EUGENE, Ore. — Although most of the travel industry is moving at barely a crawl, ridership on Amtrak’s Cascades regional line connecting Eugene to Vancouver, B.C., is chugging along just fine.

The number of riders increased on the line for the second straight year in 2002.

About 577,000 riders used the service last year, a 3 percent increase from 2001, when train travel rose dramatically nationwide after the Sept. 11 terrorist attacks on the East Coast.

The Eugene-to-Portland section saw just a 1 percent increase from 2001, with about 120,000 trips, said Bob Krebs, intercity passenger-rail coordinator for the Oregon Department of Transportation. The trip costs about $20.

But any increase is welcome, Krebs said.

“We’re pleased, with the way the economy’s going, that we’ve maintained a marginal increase this year,” he said.

During the Amtrak Cascades run from Eugene to Salem on Friday, a few business travelers could be found, along with those heading north to visit friends.

Also aboard were a lot of people who just don’t like to drive.
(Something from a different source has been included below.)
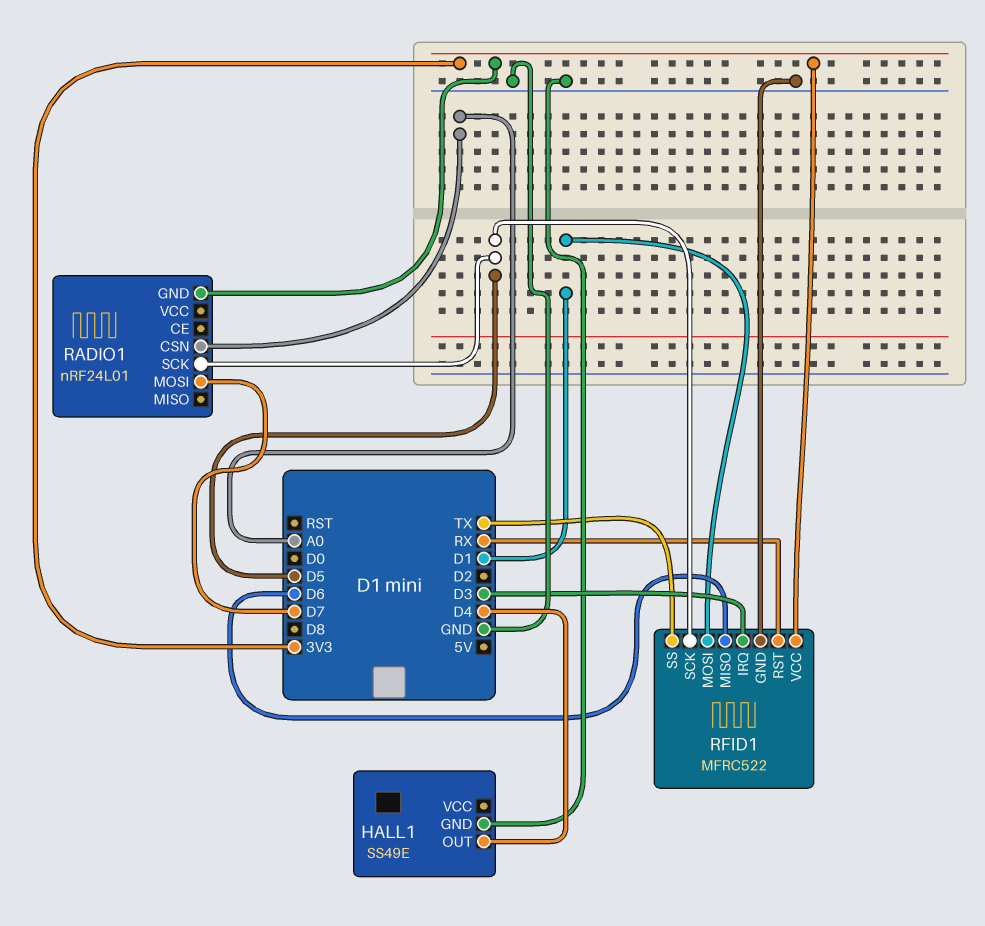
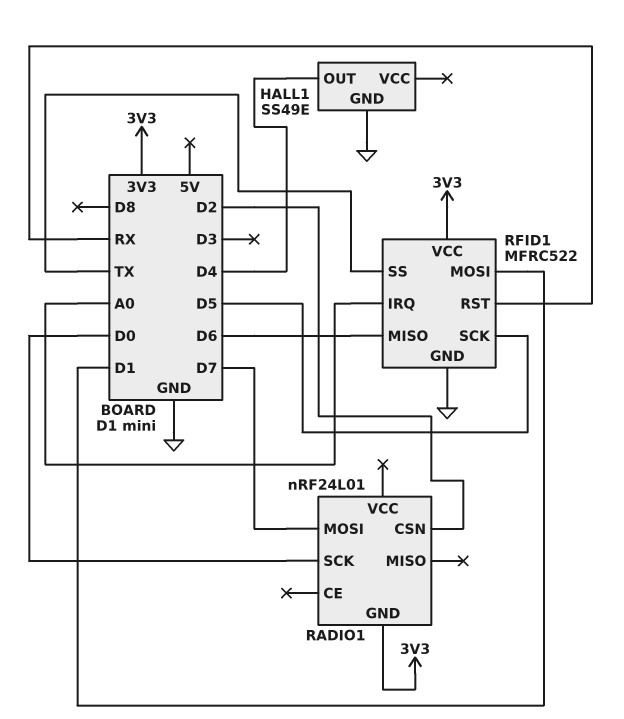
RADIO1 pin CSN: A0 -> D2
RADIO1 pin SCK: D5 -> D0
RFID1 pin IRQ: D3 -> A0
“If it wasn’t for the train, I’d lose my job,” said Neal Terry, a mechanic who commutes by train from Salem to Springfield. “My boss thinks I’m crazy,” said Terry, who likes his graveyard shift, and the pay, too much to look for work in Salem.
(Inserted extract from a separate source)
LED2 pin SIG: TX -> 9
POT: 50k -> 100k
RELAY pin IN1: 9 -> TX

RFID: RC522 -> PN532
So every night he hops on the train and heads south, then returns the next morning to greet his wife, and often some of the couple’s eight children, at the stately, 85-year-old train station in Salem.

The fate of federally supported Amtrak still is up in the air. In 1997, Congress gave it a five-year deadline to become self-sufficient or liquidate. But then Congress infused Amtrak with about $500 million in 2002 to keep it from going bankrupt, U.S. Rep. Peter DeFazio of Oregon said Friday.

The success of the Cascades run, launched in 1993, is proof that Congress should support Amtrak, DeFazio says. The service is operated by Amtrak, but Washington state owns two of its five trains and Oregon owns one.

Both the House and Senate most likely will revive debate on whether to OK a long-term federal package to save Amtrak. “We’re in the middle of a pitched battle to save the national rail system,” DeFazio said.

DeFazio, a member of the House Transportation and Infrastructure Committee, recently showed his colleagues numbers from the Northwest, as compared with the rest of the nation, “and they were astounded,” he said.

In the Northwest, people have a strong interest in finding alternative transportation sources, DeFazio said.